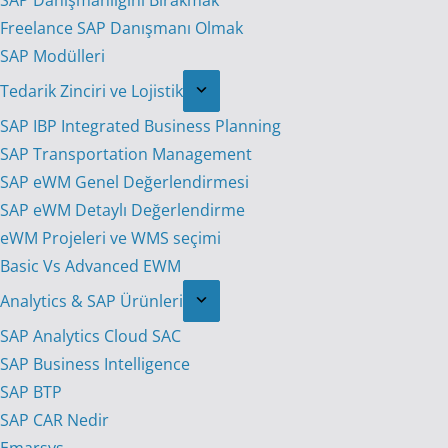
SAP Danışmanlığını Bırakmak
Freelance SAP Danışmanı Olmak
SAP Modülleri
Tedarik Zinciri ve Lojistik
SAP IBP Integrated Business Planning
SAP Transportation Management
SAP eWM Genel Değerlendirmesi
SAP eWM Detaylı Değerlendirme
eWM Projeleri ve WMS seçimi
Basic Vs Advanced EWM
Analytics & SAP Ürünleri
SAP Analytics Cloud SAC
SAP Business Intelligence
SAP BTP
SAP CAR Nedir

→ Your objective:
Go through the data and show each line that holds "Analytics".

→ Output of the exercise:
Analytics & SAP Ürünleri
SAP Analytics Cloud SAC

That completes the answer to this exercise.